State how many lines of the entries below hold the word "Hall"; reply with nothing but the number.

#### EXTRACTED INFORMATION

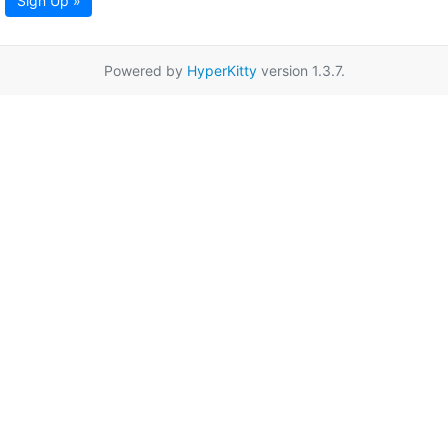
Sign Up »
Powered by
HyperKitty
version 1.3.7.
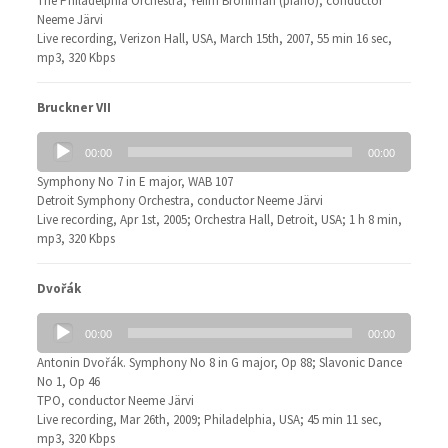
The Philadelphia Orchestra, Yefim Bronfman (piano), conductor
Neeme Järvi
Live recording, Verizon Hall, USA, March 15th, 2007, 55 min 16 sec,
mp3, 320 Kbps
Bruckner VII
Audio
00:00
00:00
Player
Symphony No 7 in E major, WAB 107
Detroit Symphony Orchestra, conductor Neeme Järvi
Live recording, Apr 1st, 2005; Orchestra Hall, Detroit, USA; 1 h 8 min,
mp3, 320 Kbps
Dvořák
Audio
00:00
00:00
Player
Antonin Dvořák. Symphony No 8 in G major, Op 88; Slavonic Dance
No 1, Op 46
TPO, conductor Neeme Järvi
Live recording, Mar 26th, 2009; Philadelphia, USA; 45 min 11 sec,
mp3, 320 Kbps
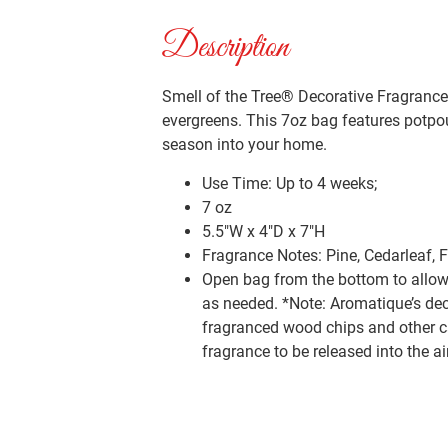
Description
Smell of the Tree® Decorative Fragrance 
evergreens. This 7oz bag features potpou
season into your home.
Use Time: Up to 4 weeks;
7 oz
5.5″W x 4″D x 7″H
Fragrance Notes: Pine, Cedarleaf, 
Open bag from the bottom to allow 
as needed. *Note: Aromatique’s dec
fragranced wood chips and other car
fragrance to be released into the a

########
#### EXTRACTED INFORMATION

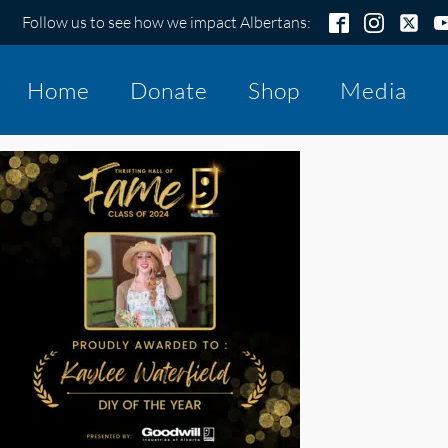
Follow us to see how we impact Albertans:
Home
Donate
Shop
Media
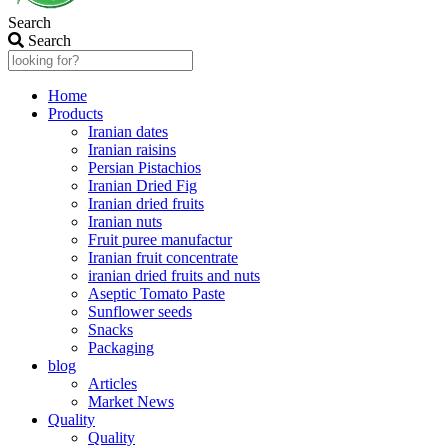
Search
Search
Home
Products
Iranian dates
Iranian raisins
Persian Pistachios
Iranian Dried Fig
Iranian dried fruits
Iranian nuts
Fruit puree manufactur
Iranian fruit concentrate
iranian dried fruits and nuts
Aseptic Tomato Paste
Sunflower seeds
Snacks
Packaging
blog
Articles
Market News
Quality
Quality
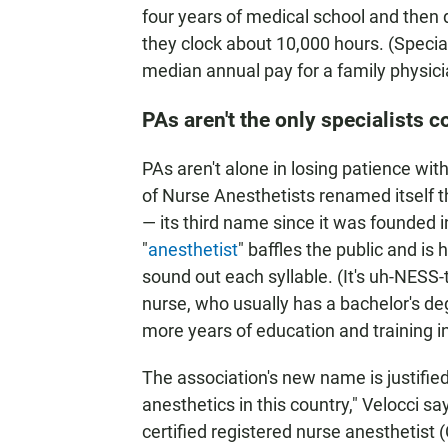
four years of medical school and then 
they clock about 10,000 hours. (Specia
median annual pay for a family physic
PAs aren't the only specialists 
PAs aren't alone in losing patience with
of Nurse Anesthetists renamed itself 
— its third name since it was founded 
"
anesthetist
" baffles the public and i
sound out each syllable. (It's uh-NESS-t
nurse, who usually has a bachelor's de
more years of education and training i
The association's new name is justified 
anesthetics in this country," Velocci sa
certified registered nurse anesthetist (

########

WRITTEN ANSWER: 2